───── MATERIAL FOR THIS EXERCISE

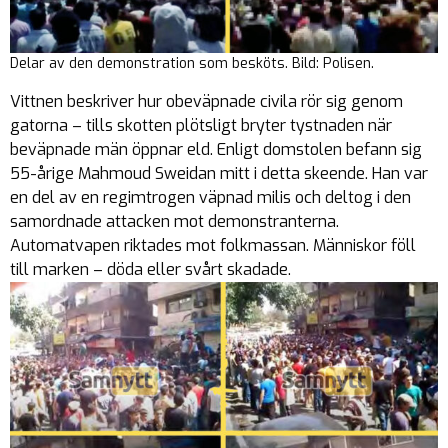
Delar av den demonstration som besköts. Bild: Polisen.
Vittnen beskriver hur obeväpnade civila rör sig genom
gatorna – tills skotten plötsligt bryter tystnaden när
beväpnade män öppnar eld. Enligt domstolen befann sig
55-årige Mahmoud Sweidan mitt i detta skeende. Han var
en del av en regimtrogen väpnad milis och deltog i den
samordnade attacken mot demonstranterna.
Automatvapen riktades mot folkmassan. Människor föll
till marken – döda eller svårt skadade.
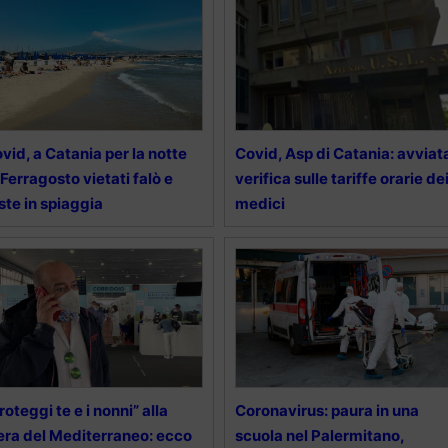
vid, a Catania per la notte
Covid, Asp di Catania: avviat
 Ferragosto vietati falò e
verifica sulle tariffe orarie de
ste in spiaggia
medici
roteggi te e i nonni” alla
Coronavirus: paura in una
era del Mediterraneo: ecco
scuola nel Palermitano,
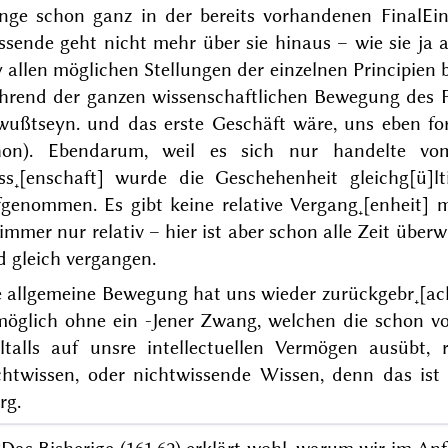
enge schon ganz in
der bereits vorhandenen FinalEinh
ssende geht nicht mehr über sie hinaus – wie
sie
ja a
 allen möglichen Stellungen der einzelnen Principien b
hrend der ganzen wissenschaftlichen Bewegung des P
wußtseyn.
und das erste Geschäft wäre, uns eben form
hon). Ebendarum, weil es sich nur handelte
vo
ss˖[enschaft] wurde die Geschehenheit gleichg[ü]l
fgenommen. Es gibt keine
relative
Vergang˖[enheit] m
 immer nur relativ – hier ist aber schon alle Zeit überw
 gleich vergangen.
 allgemeine Bewegung hat uns wieder zurückgebr˖[ach
möglich ohne ein -
Jener Zwang, welchen die schon vo
ltalls auf unsre intellectuellen Vermögen ausübt, r
htwissen, oder nichtwissende Wissen, denn das ist i
rg.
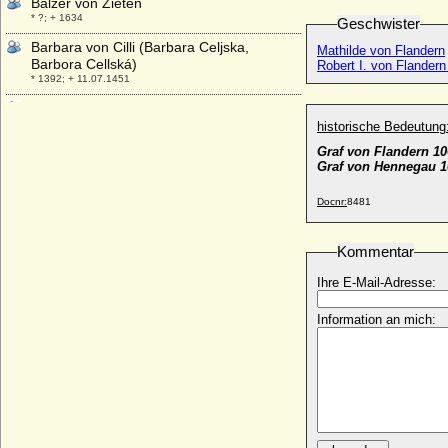
Balzer von Zieten
* ?; + 1634
Geschwister
Barbara von Cilli (Barbara Celjska,
Mathilde von Flandern
Barbora Cellská)
Robert I. von Flandern 
* 1392; + 11.07.1451
Barbara Antonie Barth (Antonie Barth,
Baronin Bartolf)
historische Bedeutung
* 25.10.1871; + 23.05.1956
Graf von Flandern 10
Graf von Hennegau 1
Barbara Bäsinger
+ 23.07.1497
Docnr:
8481
Barbara Blomberg (Barbara Plumberger)
* 1527; + 18.12.1597
Kommentar
Barbara Brandt von Lindau
* nach 1525; + nach 1559
Ihre E-Mail-Adresse:
Bárbara Cano y de la Plaza
* 1972;
Information an mich:
Barbara di Walcher
* unbekannt; + unbekannt
Barbara Dorothea von Bredow
* 1679; + 16.03.1745
Barbara Dorothea von Gattenhofen
* 15.04.1635; + 16.10.1694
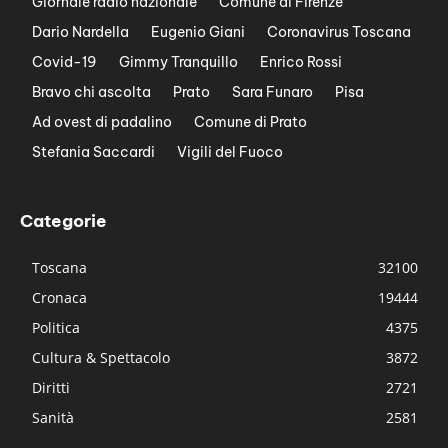
Giornale radio nazionale
Comune di Firenze
Dario Nardella
Eugenio Giani
Coronavirus Toscana
Covid-19
Gimmy Tranquillo
Enrico Rossi
Bravo chi ascolta
Prato
Sara Funaro
Pisa
Ad ovest di padalino
Comune di Prato
Stefania Saccardi
Vigili del Fuoco
Categorie
Toscana
32100
Cronaca
19444
Politica
4375
Cultura & Spettacolo
3872
Diritti
2721
Sanità
2581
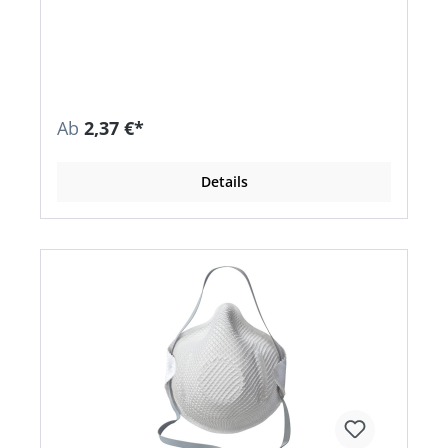
ActivForm®: kein Nasenbügel notwendig • Maske
passt sich automatisch unterschiedlichen
Gesichtstypen an • Kein manuelles Anpassen
erforderlich • PVC-frei • Einmaliger Gebrauch,
komfortabel und formstabil für eine Schicht •
Erfüllt die Anforderungen der zusätzlichen
Dolomitstaubprüfung: weniger Atemwiderstand
Ab
2,37 €*
bei längerer Nutzungszeit •
Rundumbebänderung für einfaches Aufsetzen,
Absetzen und Justieren Anwendungsbereiche:
Details
Gegen ungiftige Stäube und Aerosole auf
Wasser- und Ölbasis. Nicht gegen CMR-Stoffe,
radioaktive Partikel, Enzyme, sowie luftgetragene
biologische Arbeitsstoffe der Risikogruppen 2
und 3, bis zum 4-fachen Allgemeinen Grenzwert
(AGW). Zulassung/Norm: EN 149:2001 + A1:2009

──────────

# TRY IT:
Look through the data and gather every line with the string "Dorothea" in it.

# RESPONSE TO THE EXERCISE:
Barbara Dorothea von Bredow
Barbara Dorothea von Gattenhofen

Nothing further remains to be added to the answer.